Let’s all give! Let’s all pray! Let us unite! . . . to maintain the integrity and unity of Christ’s Church . . . to uphold the moral purity of Christian ministry . . . and to make sure the day will never come when a practicing homosexual will be sent by your bishop to be the pastor of your church. (from a December 1978 Good News fund-raising letter, cited by Kristula, 1991, unpublished, p. 7)

In 1979, the Reverend Leon Smith, an ordained UM clergyperson, sex educator, and sex therapist, spoke to UM sex educators in Houston and challenged them to help the church become a place where human sexuality could be openly discussed. Smith, who was with the UM Board of Discipleship between 1961 and 1980, also helped the denomination produce sex education materials (UMNS, 2001a). Around 1979, shortly before leaving the Board of Discipleship, Smith conducted a education program (Sexual Attitude Reassessment program, or SAR) for Board of Discipleship members and staff at a Board meeting in Nashville.

According to Hoyt Hickman (personal correspondence, September 2, 2002), who, with his wife, participated in this event, Smith’s purpose for doing this was in part to show the Board members what he had been using in sex education workshops for denominational groups and in his work as a sex educator, because there was growing discomfort and controversy about these programs within the denomination. Ted McIlvenna concurred with this, and he speculated that Smith left the Board of Discipleship as a result of the increasing political pressures from some of the more conservative elements within the denomination (personal correspondence, August 28, 2002).

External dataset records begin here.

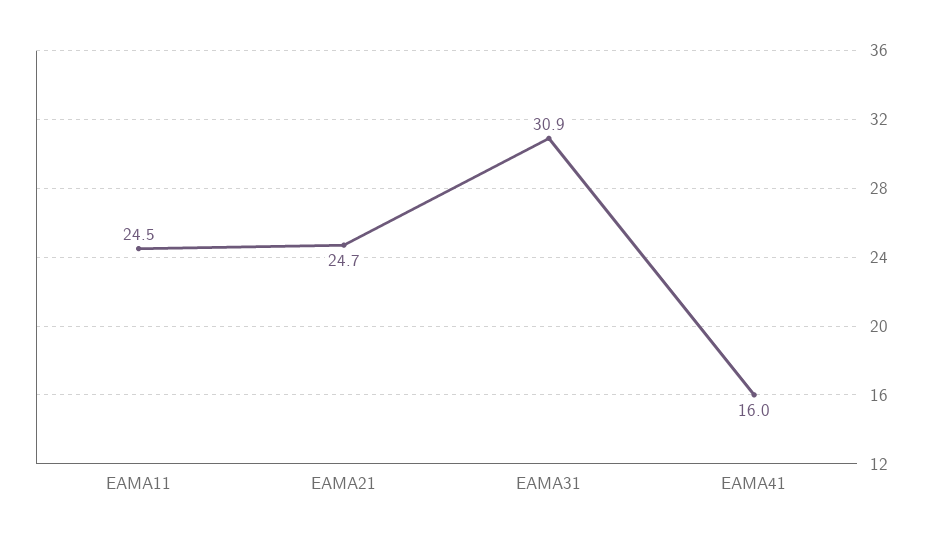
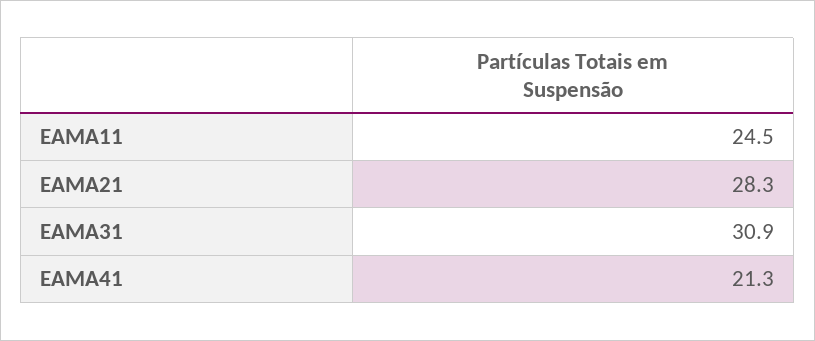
  {
    "EAMA11": 24.5,
-   "EAMA21": 24.7,
+   "EAMA21": 28.3,
    "EAMA31": 30.9,
-   "EAMA41": 16
+   "EAMA41": 21.3
  }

Officially sanctioned church discrimination against GLBT people intensified between the 1976 and 1980 General Conferences.

According to Nancy Carter’s 1986 article in the Reconciling Congregation Program’s multi-denominational publication Open Hands, UM seminaries disciplined and/or expelled and/or refused to admit gay/lesbian students. Garrett Evangelical Theological Seminary at Northwestern University, Evanston, Illinois, expelled two gay men because they were "self-avowed homosexuals," Iliff School of Theology, Denver, refused to admit MCC ministerial candidate Lucius Allen Grooms, and St. Paul School of Theology (Kansas City, MO) put five students on probation because they distributed a pamphlet that the school believed could be interpreted as the school’s approval of homosexuality (p. 9).

Support for the UM Council on Youth Ministries declined because unspecified denominational officials saw the Youth Council’s sympathetic response to the early gay UM caucus organizers as subversive (RCP, 2000b, p. 9; Kristula, 1991, unpublished, p. 7). And in 1979, UM Deaconess Joan Clark, employed by the agency for seven years, was fired by the Women’s Division of the Board of Global Ministries because she affirmed that she was lesbian (RCP, 2000b, p. 9).

Among the projects of Affirmation members prior to the 1980 General Conference were the following: creation of petitions to change the wording of the Social Principles and to eliminate the funding restrictions; encouragement of local churches and Annual Conferences to create and submit similar petitions to the General Conference; an increased focus on the election of General and Jurisdictional Conference delegates; and preparations for anticipated attacks on their group and on individuals who were openly gay/lesbian and on their non-gay supporters (Kristula, 1991, unpublished, pp. 7-8).